I think, as the Colts go down what could be an undefeated path, I want to go back in time a decade to when the Bucs hired Dungy. I do this to let you know that sometimes the best hire you make is not the one with the loudest trumpets. It's the smart one. The unassuming Dungy was as much Wally Cox as Bill Parcells. Look at him now. "When we hired Tony,'' recalls Rich McKay, now Atlanta's general manager, "believe me, they didn't throw any parades in Tampa. It was not a popular pick at all. We were a franchise in desperate need of credibility and stability. Only I had it reversed. We actually needed stability first, then credibility. I realized that after Jimmy Johnson and Steve Spurrier turned us down and then we had a list of maybe eight candidates. Tony was fifth or sixth on that list. I was doing some interviews out at the East-West [College All-Star] Game out west. Big-time Bucs, you know. I was interviewing guys in a hotel room, a single room, right there on the bed. Tony had broken his glasses and one of the earpieces was off the glasses. They were tilted to one side. After about an hour, I finally had to say, 'Will you please take those glasses off? They're driving me crazy.' But everything about his resume said winner.''
Everything about the early days said loser. In 1996, when the Bucs lost at home to Detroit, 27-0 in Week 5 to go 0-5, the 35,000 empty seats reminded everyone how hopeless this team was. Not Dungy. The night of the game, his wife, Lauren, asked him why he didn't just air out his underachieving masses. "Because they're really trying,'' he said. The day after the game, when McKay and Dungy gathered to watched the game tape, McKay said there was no screaming. "Tony kept saying how good the players were. I knew, walking out of that meeting, we'd be OK.'' And John Lynch, then a fourth-year Bucs safety, told me: "The problem with our franchise was we always were looking for the magic pill. And right about that time, Tony would be watching film with us and he'd say, 'The answer's right here. Look at that missed tackle.' He convinced us we were good and we didn't need any savior.''
At the time I was opposed to the Dungy firing. Not only did Dungy take the Yucs and turn them into a Super Bowl contender, but he did so while turning away guys with character issues.

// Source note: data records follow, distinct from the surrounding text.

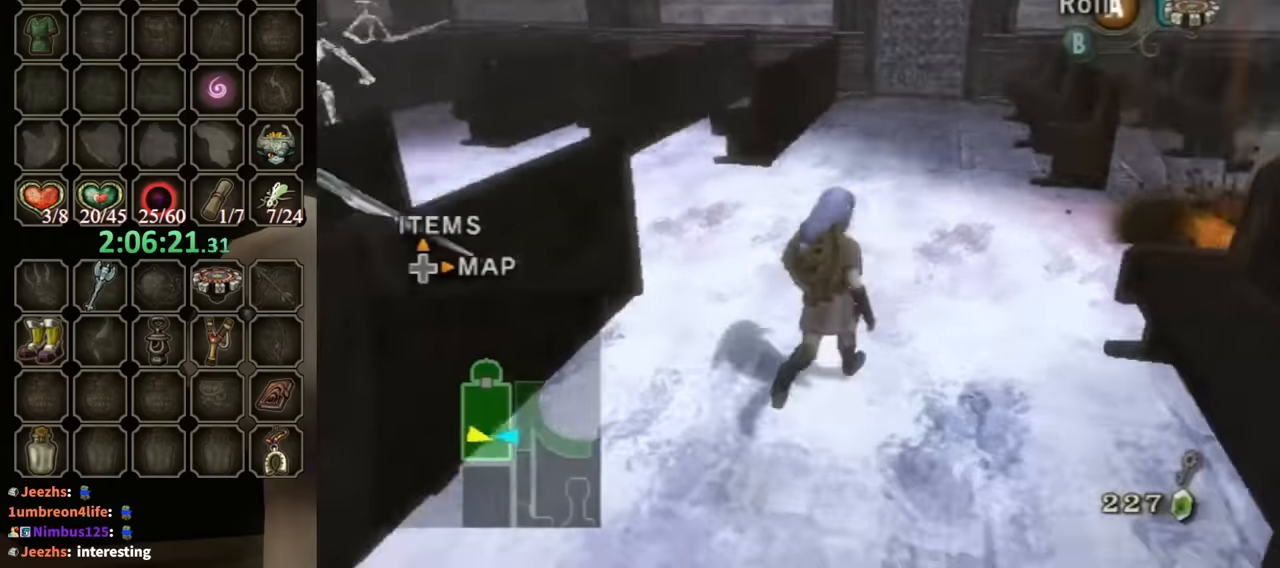
{"buttons": [], "left_stick": "up-left", "right_stick": "right", "events": [[67, "left_stick", "up-right"], [400, "left_stick", "up-left"]]}
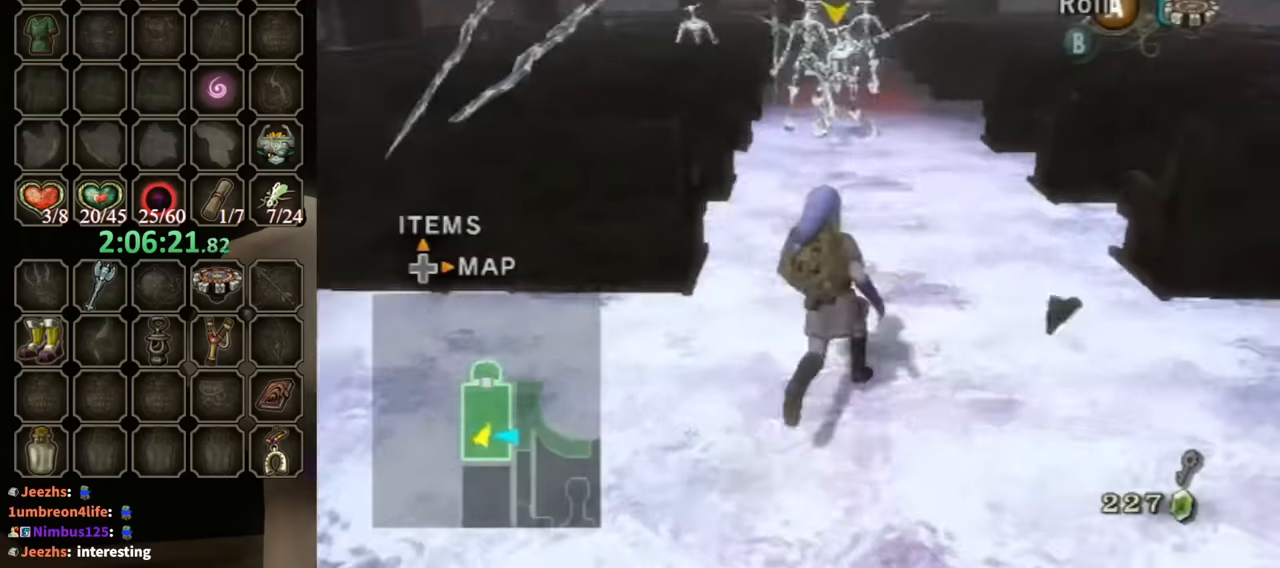
{"buttons": ["R1"], "left_stick": "up", "right_stick": "center", "events": [[33, "left_stick", "up"], [100, "right_stick", "center"], [267, "X", "down"], [333, "X", "up"], [467, "R1", "down"]]}
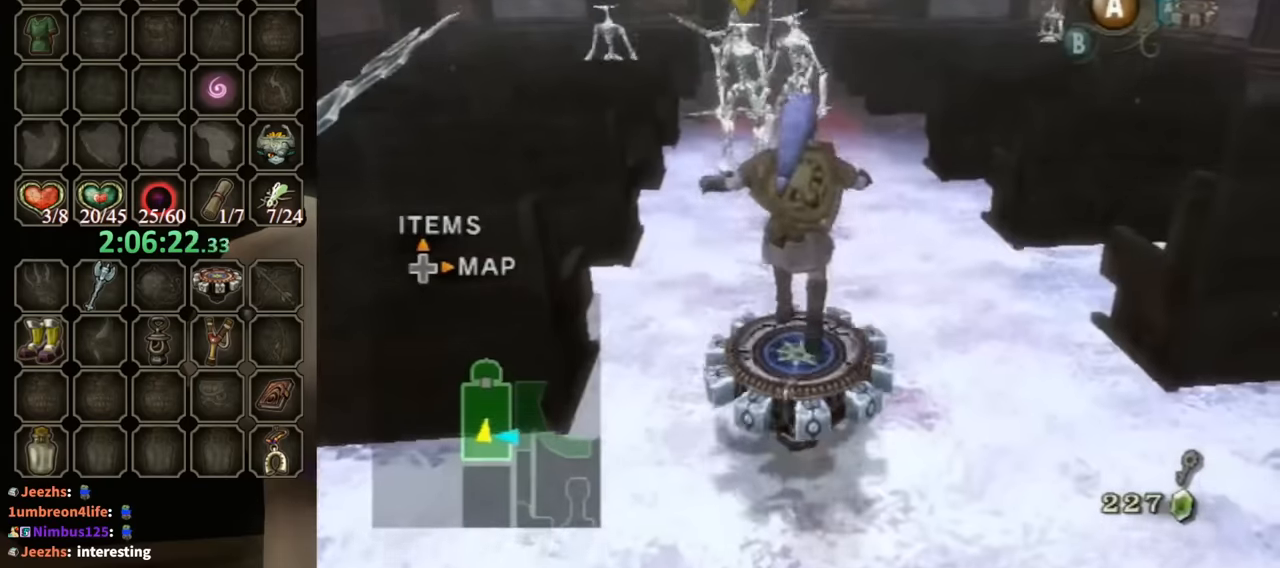
{"buttons": ["A", "R1"], "left_stick": "up", "right_stick": "center", "events": [[300, "left_stick", "up-left"], [433, "A", "down"], [433, "left_stick", "up"]]}
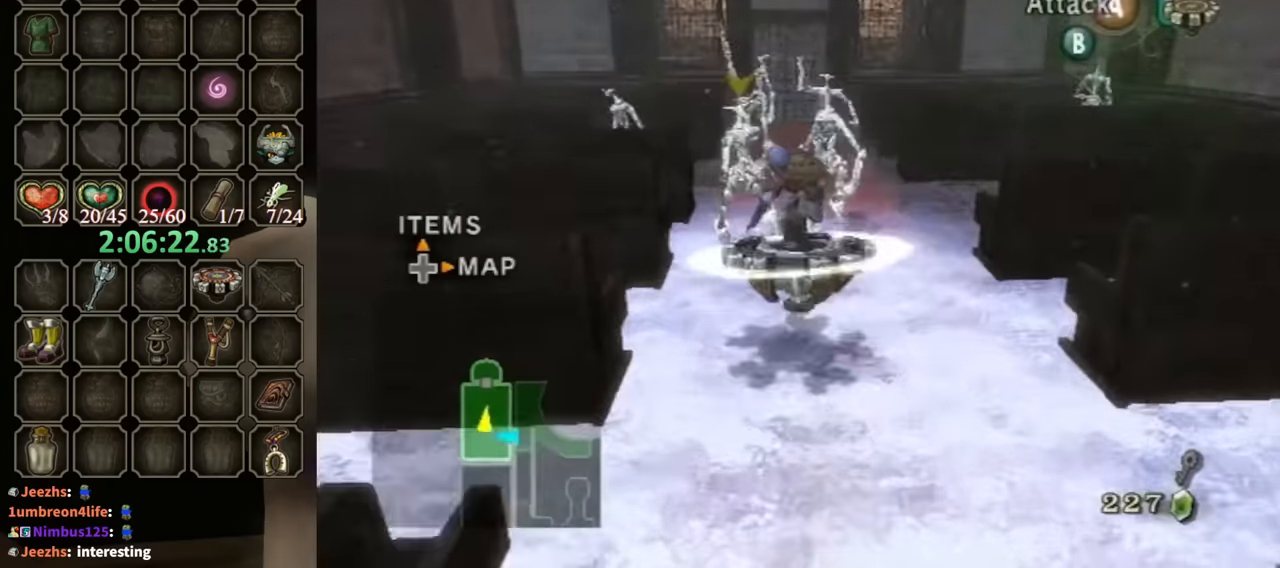
{"buttons": ["A", "R1"], "left_stick": "center", "right_stick": "center", "events": [[33, "A", "up"], [100, "A", "down"], [133, "A", "up"], [200, "A", "down"], [267, "A", "up"], [333, "A", "down"], [433, "A", "up"], [467, "left_stick", "center"], [500, "A", "down"]]}
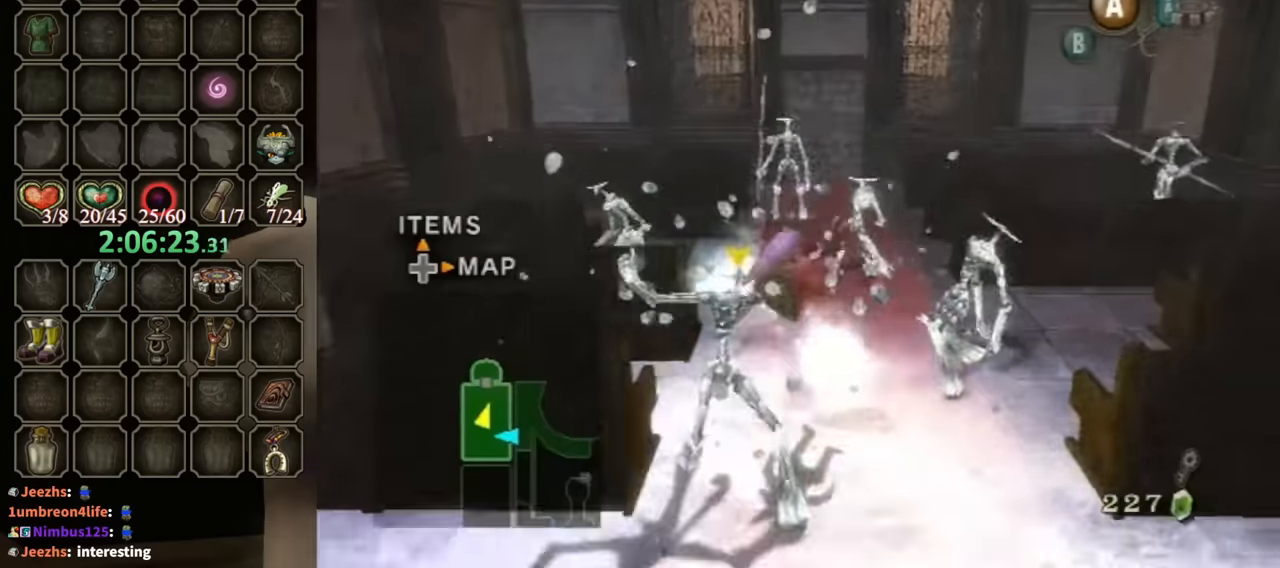
{"buttons": [], "left_stick": "center", "right_stick": "center", "events": [[67, "A", "up"], [67, "left_stick", "right"], [167, "A", "down"], [200, "left_stick", "center"], [233, "A", "up"], [333, "A", "down"], [367, "A", "up"], [500, "R1", "up"]]}
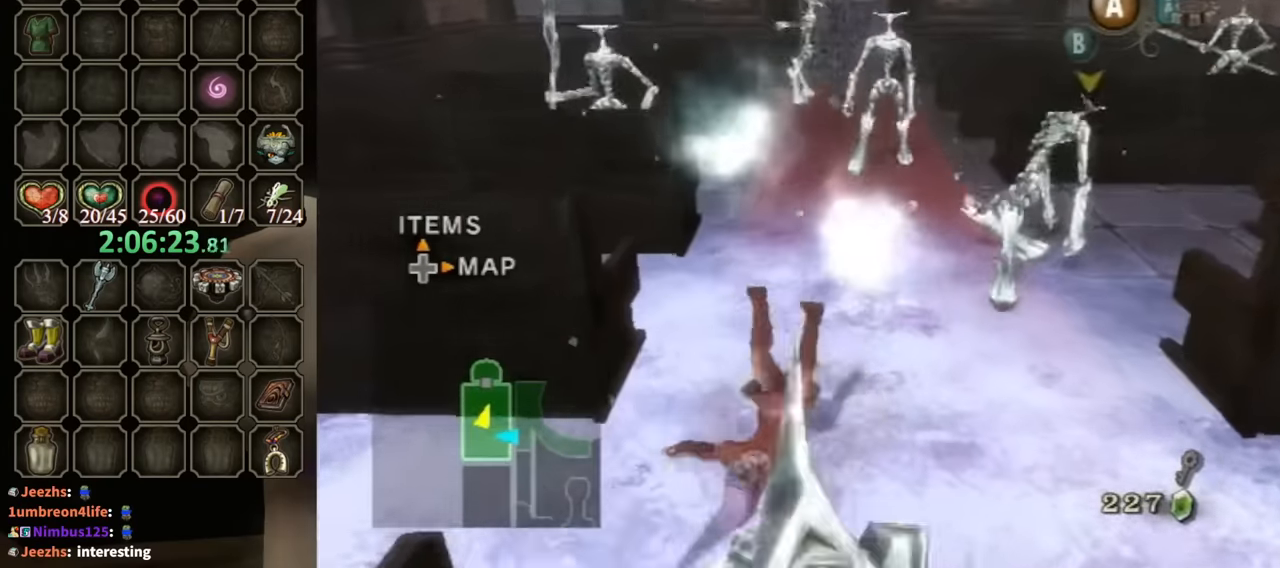
{"buttons": [], "left_stick": "up", "right_stick": "center", "events": [[400, "left_stick", "up-right"], [500, "left_stick", "up"]]}
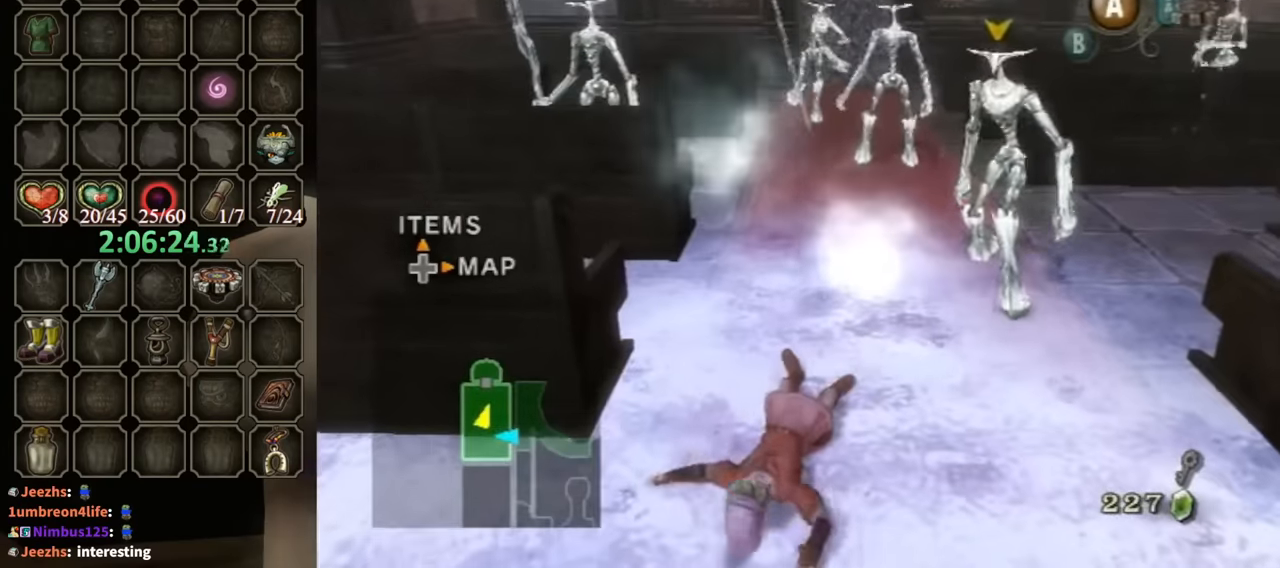
{"buttons": [], "left_stick": "up-right", "right_stick": "center", "events": [[167, "left_stick", "up-right"], [333, "left_stick", "up"], [500, "left_stick", "up-right"]]}
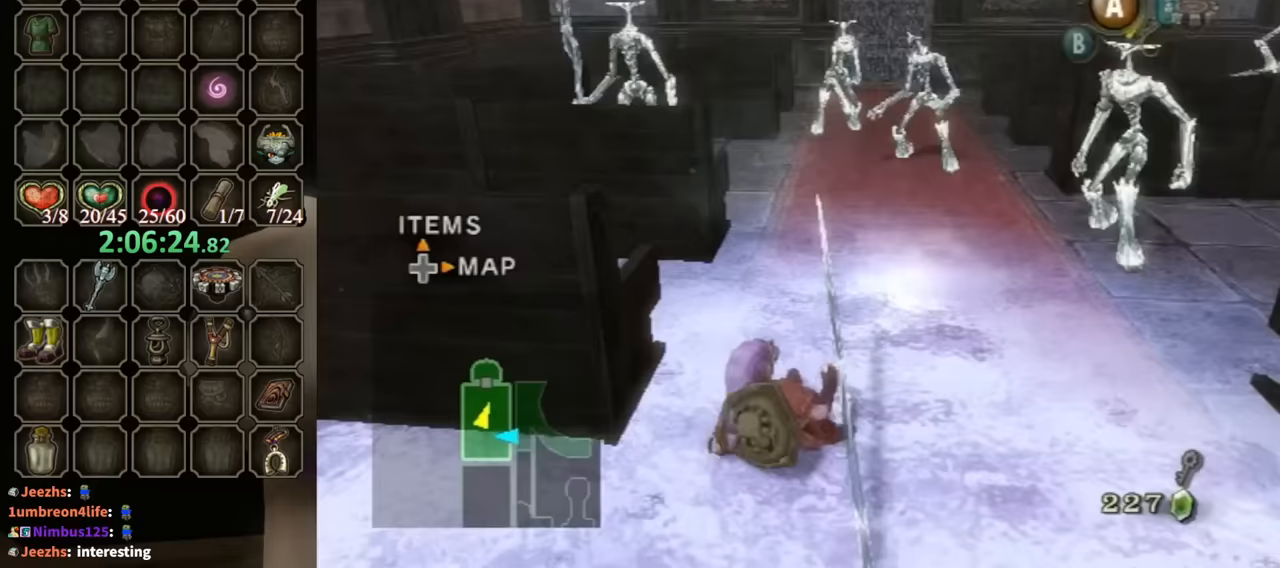
{"buttons": [], "left_stick": "up-right", "right_stick": "center", "events": []}
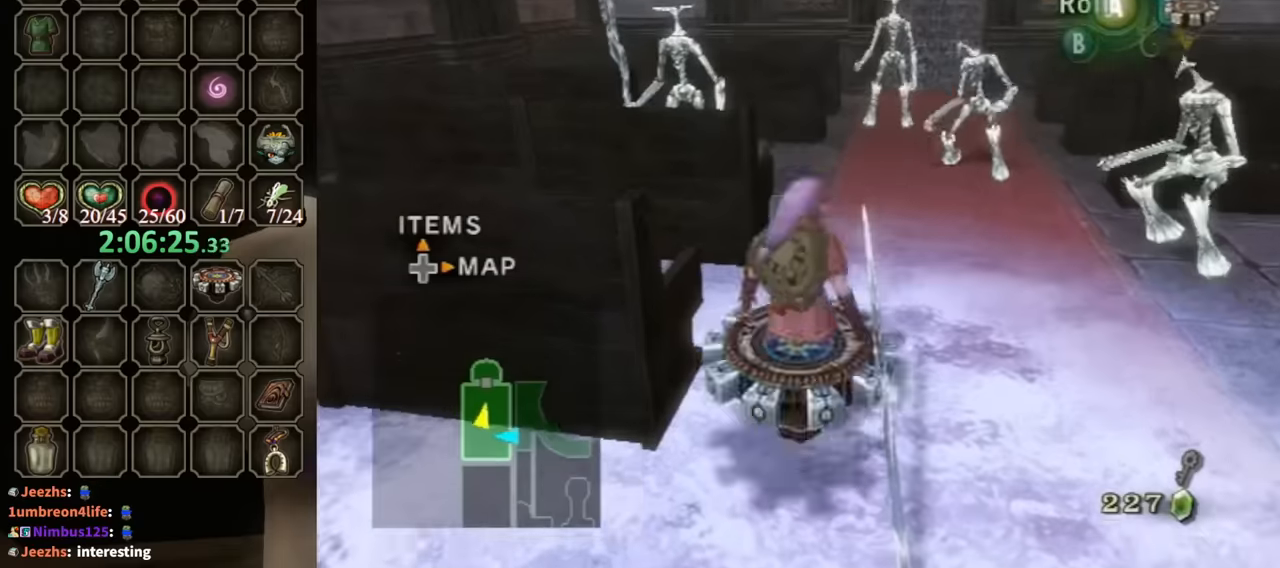
{"buttons": ["R1"], "left_stick": "up-right", "right_stick": "center", "events": [[67, "X", "down"], [133, "X", "up"], [200, "R1", "down"]]}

You know how Notre Dame fans complain about how hard it is to recruit good (but slightly retarded) athletes because Notre Dame has such high academic standards? It's gotta be tougher to get guys to come to a struggling franchise where one run in with the law gets you kicked off the team. (Of course, if Notre Dame let men into the women's dorms after midnight they might have better luck in recruiting.)